A divorce in Texas may go one of two ways. You may choose to file under one of three no-fault grounds or one of seven fault-based findings. The way you proceed depends on the circumstances surrounding the separation.
No-fault reasons include living apart for a lengthy time, mental hospitalization and insupportability or irreconcilable differences. These three reasons may arise in circumstances where your spouse is not reachable. In the case of insupportability, the case may proceed through normal channels. These are some of the most popular grounds for a fault-based divorce filing according to Texas State Family Code.
The most commonly used basis for an at-fault divorce is one spouse cheating on the other. To make this mean something, the innocent spouse must have evidence of the affair. While this does not have to be physical proof, the record must contain evidence, such as financial statements, that support this path.
One spouse may file for divorce if the other is abusive physically, emotionally or mentally.
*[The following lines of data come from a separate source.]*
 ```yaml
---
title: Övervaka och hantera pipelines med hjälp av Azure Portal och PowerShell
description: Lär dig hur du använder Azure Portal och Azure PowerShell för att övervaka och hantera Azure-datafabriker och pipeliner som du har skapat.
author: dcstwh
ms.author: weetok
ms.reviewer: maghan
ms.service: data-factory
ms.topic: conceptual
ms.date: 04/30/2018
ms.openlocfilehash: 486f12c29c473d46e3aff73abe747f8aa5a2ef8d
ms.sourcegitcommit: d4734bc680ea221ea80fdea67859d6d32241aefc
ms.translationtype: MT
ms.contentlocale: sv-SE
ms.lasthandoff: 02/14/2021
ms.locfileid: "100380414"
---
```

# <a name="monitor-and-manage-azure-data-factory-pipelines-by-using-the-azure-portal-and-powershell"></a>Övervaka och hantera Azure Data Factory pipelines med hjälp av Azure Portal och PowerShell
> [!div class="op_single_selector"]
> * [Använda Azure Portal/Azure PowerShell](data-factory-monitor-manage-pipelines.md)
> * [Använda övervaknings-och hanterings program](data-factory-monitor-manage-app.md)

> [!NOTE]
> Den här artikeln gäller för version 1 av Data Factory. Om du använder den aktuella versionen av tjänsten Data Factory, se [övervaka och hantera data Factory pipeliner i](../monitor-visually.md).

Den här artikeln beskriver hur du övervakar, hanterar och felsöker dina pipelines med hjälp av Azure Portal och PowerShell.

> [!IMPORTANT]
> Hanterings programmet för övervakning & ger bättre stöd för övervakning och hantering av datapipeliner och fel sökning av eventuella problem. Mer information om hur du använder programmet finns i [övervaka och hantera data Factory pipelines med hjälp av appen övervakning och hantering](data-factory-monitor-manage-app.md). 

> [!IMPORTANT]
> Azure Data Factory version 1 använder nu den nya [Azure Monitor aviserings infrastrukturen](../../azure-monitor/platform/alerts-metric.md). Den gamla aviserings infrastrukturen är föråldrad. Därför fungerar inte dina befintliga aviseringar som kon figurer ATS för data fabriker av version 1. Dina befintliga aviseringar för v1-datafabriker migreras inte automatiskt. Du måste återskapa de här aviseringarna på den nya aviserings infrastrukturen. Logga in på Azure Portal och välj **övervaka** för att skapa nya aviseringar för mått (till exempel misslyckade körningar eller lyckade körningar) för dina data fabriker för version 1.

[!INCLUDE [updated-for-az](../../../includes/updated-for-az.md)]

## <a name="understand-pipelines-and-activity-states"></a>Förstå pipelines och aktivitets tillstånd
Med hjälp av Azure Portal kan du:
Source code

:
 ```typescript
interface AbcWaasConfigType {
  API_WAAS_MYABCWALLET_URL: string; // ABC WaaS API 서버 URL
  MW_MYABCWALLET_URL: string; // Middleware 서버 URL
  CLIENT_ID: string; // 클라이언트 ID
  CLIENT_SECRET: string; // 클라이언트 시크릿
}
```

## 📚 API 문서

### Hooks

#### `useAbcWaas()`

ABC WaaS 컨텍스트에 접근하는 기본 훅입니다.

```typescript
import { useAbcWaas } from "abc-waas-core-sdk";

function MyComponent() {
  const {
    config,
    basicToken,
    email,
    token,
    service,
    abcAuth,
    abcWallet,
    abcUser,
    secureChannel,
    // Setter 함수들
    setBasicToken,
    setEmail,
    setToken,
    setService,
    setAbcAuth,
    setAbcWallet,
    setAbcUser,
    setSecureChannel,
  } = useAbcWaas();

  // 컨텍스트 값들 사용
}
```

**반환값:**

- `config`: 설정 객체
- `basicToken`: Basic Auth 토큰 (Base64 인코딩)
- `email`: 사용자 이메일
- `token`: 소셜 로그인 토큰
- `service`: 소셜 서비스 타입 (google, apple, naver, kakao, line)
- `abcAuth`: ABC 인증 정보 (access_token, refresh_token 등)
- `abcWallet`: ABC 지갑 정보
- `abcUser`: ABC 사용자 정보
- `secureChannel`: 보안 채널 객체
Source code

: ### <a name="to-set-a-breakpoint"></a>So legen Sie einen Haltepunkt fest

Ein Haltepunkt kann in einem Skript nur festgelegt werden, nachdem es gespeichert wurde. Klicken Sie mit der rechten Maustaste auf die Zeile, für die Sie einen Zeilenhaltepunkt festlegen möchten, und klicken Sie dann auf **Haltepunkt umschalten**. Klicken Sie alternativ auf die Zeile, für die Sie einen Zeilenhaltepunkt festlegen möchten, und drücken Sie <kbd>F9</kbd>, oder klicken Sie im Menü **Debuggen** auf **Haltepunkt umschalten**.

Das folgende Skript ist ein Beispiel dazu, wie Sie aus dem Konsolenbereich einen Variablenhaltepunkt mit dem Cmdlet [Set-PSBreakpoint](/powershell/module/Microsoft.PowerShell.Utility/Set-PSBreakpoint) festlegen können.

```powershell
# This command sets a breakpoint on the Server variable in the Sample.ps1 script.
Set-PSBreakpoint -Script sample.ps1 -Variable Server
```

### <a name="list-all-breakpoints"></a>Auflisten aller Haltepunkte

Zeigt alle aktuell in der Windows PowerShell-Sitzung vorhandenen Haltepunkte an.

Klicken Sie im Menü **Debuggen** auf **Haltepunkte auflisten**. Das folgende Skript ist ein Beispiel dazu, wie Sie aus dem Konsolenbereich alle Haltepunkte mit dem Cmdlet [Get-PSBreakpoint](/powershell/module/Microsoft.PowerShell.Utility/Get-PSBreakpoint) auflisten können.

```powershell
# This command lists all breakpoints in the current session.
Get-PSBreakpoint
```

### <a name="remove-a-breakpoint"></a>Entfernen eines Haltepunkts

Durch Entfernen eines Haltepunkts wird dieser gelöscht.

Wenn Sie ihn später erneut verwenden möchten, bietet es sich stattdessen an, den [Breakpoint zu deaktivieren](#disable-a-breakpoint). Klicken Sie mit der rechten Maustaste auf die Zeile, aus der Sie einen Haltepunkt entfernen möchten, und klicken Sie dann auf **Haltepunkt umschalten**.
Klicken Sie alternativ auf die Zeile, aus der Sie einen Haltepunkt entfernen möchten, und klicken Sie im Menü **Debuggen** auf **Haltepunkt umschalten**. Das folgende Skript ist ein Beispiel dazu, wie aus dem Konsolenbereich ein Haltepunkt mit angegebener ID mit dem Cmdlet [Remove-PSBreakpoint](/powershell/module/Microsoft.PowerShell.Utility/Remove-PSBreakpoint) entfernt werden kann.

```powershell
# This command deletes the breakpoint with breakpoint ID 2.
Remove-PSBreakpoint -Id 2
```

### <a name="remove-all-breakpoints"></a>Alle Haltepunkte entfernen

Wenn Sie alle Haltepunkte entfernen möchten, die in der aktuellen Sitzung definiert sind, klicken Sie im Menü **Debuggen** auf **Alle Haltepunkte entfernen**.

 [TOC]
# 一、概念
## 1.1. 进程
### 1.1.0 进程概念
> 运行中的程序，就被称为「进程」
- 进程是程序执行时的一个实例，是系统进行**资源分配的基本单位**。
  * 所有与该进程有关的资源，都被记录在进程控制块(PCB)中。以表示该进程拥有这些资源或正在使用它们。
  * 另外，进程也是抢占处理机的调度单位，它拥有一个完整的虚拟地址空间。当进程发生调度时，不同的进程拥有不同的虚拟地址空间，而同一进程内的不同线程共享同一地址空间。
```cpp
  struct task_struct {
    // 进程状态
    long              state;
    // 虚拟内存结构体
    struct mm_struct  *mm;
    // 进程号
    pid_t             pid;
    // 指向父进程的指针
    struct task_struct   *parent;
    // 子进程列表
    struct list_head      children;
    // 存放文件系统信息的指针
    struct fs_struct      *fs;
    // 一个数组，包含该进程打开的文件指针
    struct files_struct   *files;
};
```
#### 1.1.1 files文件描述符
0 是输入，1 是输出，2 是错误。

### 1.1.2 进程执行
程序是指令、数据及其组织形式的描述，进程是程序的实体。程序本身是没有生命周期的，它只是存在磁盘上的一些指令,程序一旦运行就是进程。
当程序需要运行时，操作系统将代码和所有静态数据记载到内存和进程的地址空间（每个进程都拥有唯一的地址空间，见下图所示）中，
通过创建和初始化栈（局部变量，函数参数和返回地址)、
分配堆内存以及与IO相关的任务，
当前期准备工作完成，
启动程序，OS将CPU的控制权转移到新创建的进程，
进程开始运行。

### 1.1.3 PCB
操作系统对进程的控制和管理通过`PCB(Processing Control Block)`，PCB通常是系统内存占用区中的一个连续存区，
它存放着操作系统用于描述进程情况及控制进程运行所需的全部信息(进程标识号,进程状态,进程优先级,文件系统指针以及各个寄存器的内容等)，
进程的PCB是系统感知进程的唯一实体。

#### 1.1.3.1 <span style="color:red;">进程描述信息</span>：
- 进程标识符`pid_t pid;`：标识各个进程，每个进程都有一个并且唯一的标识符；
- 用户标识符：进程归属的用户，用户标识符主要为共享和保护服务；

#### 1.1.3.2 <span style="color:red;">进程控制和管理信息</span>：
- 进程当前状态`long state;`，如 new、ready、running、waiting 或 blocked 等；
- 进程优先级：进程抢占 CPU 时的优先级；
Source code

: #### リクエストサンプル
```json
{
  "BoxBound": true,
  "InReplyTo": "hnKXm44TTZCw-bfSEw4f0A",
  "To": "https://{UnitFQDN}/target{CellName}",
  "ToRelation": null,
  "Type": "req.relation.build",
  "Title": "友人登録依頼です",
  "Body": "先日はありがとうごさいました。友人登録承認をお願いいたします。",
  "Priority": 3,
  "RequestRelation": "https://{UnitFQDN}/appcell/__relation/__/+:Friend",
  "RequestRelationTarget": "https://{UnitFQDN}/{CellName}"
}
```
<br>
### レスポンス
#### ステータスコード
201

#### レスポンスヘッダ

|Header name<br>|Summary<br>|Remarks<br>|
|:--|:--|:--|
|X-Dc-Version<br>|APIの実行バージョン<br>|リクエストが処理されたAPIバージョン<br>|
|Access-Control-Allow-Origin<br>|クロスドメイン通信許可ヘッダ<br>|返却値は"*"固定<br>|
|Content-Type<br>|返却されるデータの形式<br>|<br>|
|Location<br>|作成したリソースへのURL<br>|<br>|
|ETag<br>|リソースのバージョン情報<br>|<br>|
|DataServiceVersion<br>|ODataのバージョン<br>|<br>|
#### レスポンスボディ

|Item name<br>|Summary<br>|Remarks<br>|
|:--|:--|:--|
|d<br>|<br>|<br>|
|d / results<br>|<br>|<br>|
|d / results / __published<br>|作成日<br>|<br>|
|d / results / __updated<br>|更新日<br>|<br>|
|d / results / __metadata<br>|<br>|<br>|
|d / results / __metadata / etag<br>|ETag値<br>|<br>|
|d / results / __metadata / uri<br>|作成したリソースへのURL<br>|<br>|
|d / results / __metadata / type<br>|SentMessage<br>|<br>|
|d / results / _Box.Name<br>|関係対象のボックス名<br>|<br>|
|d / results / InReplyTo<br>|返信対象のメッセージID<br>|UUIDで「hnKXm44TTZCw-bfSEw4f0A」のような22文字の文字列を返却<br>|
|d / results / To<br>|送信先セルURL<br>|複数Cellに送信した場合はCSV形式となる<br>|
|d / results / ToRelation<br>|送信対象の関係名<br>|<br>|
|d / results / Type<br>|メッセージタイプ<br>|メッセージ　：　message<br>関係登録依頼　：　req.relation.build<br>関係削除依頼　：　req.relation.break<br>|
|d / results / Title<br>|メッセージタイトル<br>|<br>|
The innocent spouse must again have a basis for this filing, and proof in the form of police reports, medical records, and prior court proceedings may come in handy.
When one spouse leaves and stops supporting the other financially or emotionally, an abandonment claim may ensue. During this proceeding, the spouse who is no longer around may have to appear and explain the absence.
There are a few ways you can go about filing for divorce in Texas. Since no two divorces are alike, getting some advice on how to proceed may prove beneficial.